▶ **About this task**
Please extract the text from each of the entries below, reproducing every line precisely and in its original order.

Data entries
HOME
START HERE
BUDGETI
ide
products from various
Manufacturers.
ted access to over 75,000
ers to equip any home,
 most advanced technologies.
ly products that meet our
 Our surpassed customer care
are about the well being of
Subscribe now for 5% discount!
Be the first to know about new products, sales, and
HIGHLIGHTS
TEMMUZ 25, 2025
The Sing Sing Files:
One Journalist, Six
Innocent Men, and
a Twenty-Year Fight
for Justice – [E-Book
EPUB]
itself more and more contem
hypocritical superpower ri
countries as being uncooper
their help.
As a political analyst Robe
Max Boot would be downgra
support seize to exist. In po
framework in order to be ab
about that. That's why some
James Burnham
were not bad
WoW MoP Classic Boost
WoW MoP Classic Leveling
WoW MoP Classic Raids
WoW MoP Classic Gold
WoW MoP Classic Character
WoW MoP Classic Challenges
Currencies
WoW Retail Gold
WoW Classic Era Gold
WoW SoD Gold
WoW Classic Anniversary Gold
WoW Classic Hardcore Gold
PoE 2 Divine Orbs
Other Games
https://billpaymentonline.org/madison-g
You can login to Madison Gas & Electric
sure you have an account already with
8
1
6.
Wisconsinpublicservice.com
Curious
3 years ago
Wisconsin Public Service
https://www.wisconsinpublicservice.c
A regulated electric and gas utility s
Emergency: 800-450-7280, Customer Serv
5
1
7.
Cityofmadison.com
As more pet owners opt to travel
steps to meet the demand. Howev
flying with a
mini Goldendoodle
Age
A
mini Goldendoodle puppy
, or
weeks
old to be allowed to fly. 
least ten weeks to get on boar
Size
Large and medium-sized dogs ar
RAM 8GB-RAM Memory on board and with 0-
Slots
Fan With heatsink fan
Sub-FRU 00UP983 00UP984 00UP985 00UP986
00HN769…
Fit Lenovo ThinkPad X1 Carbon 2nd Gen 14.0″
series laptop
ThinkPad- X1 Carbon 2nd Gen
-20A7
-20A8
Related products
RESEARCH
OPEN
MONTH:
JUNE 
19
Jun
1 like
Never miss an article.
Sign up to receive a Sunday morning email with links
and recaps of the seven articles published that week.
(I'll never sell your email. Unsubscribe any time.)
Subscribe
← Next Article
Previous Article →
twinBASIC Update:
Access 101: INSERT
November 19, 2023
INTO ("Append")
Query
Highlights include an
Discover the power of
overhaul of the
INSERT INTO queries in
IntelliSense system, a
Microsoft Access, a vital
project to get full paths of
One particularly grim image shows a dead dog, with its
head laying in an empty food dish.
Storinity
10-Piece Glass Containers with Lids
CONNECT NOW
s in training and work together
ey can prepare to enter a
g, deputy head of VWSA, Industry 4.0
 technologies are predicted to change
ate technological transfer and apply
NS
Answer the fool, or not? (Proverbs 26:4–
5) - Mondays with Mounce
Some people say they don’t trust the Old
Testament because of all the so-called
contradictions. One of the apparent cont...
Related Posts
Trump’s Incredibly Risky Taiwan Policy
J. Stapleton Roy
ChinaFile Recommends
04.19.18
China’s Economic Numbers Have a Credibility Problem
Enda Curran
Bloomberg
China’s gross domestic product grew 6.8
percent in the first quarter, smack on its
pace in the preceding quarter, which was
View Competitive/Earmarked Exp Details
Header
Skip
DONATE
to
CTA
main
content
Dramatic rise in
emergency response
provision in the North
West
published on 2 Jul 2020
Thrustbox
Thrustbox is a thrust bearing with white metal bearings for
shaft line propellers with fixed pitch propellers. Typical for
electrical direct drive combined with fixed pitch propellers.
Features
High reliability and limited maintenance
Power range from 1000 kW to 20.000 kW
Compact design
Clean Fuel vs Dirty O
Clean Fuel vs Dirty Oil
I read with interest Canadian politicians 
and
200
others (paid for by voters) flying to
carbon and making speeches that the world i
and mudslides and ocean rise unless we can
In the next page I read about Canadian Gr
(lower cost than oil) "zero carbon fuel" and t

▶ **Written answer**
HOME
START HERE
BUDGETI
ide
products from various
Manufacturers.
ted access to over 75,000
ers to equip any home,
 most advanced technologies.
ly products that meet our
 Our surpassed customer care
are about the well being of
Subscribe now for 5% discount!
Be the first to know about new products, sales, and
HIGHLIGHTS
TEMMUZ 25, 2025
The Sing Sing Files:
One Journalist, Six
Innocent Men, and
a Twenty-Year Fight
for Justice – [E-Book
EPUB]
itself more and more contem
hypocritical superpower ri
countries as being uncooper
their help.
As a political analyst Robe
Max Boot would be downgra
support seize to exist. In po
framework in order to be ab
about that. That's why some
James Burnham
were not bad
WoW MoP Classic Boost
WoW MoP Classic Leveling
WoW MoP Classic Raids
WoW MoP Classic Gold
WoW MoP Classic Character
WoW MoP Classic Challenges
Currencies
WoW Retail Gold
WoW Classic Era Gold
WoW SoD Gold
WoW Classic Anniversary Gold
WoW Classic Hardcore Gold
PoE 2 Divine Orbs
Other Games
https://billpaymentonline.org/madison-g
You can login to Madison Gas & Electric
sure you have an account already with
8
1
6.
Wisconsinpublicservice.com
Curious
3 years ago
Wisconsin Public Service
https://www.wisconsinpublicservice.c
A regulated electric and gas utility s
Emergency: 800-450-7280, Customer Serv
5
1
7.
Cityofmadison.com
As more pet owners opt to travel
steps to meet the demand. Howev
flying with a
mini Goldendoodle
Age
A
mini Goldendoodle puppy
, or
weeks
old to be allowed to fly. 
least ten weeks to get on boar
Size
Large and medium-sized dogs ar
RAM 8GB-RAM Memory on board and with 0-
Slots
Fan With heatsink fan
Sub-FRU 00UP983 00UP984 00UP985 00UP986
00HN769…
Fit Lenovo ThinkPad X1 Carbon 2nd Gen 14.0″
series laptop
ThinkPad- X1 Carbon 2nd Gen
-20A7
-20A8
Related products
RESEARCH
OPEN
MONTH:
JUNE 
19
Jun
1 like
Never miss an article.
Sign up to receive a Sunday morning email with links
and recaps of the seven articles published that week.
(I'll never sell your email. Unsubscribe any time.)
Subscribe
← Next Article
Previous Article →
twinBASIC Update:
Access 101: INSERT
November 19, 2023
INTO ("Append")
Query
Highlights include an
Discover the power of
overhaul of the
INSERT INTO queries in
IntelliSense system, a
Microsoft Access, a vital
project to get full paths of
One particularly grim image shows a dead dog, with its
head laying in an empty food dish.
Storinity
10-Piece Glass Containers with Lids
CONNECT NOW
s in training and work together
ey can prepare to enter a
g, deputy head of VWSA, Industry 4.0
 technologies are predicted to change
ate technological transfer and apply
NS
Answer the fool, or not? (Proverbs 26:4–
5) - Mondays with Mounce
Some people say they don’t trust the Old
Testament because of all the so-called
contradictions. One of the apparent cont...
Related Posts
Trump’s Incredibly Risky Taiwan Policy
J. Stapleton Roy
ChinaFile Recommends
04.19.18
China’s Economic Numbers Have a Credibility Problem
Enda Curran
Bloomberg
China’s gross domestic product grew 6.8
percent in the first quarter, smack on its
pace in the preceding quarter, which was
View Competitive/Earmarked Exp Details
Header
Skip
DONATE
to
CTA
main
content
Dramatic rise in
emergency response
provision in the North
West
published on 2 Jul 2020
Thrustbox
Thrustbox is a thrust bearing with white metal bearings for
shaft line propellers with fixed pitch propellers. Typical for
electrical direct drive combined with fixed pitch propellers.
Features
High reliability and limited maintenance
Power range from 1000 kW to 20.000 kW
Compact design
Clean Fuel vs Dirty O
Clean Fuel vs Dirty Oil
I read with interest Canadian politicians 
and
200
others (paid for by voters) flying to
carbon and making speeches that the world i
and mudslides and ocean rise unless we can
In the next page I read about Canadian Gr
(lower cost than oil) "zero carbon fuel" and t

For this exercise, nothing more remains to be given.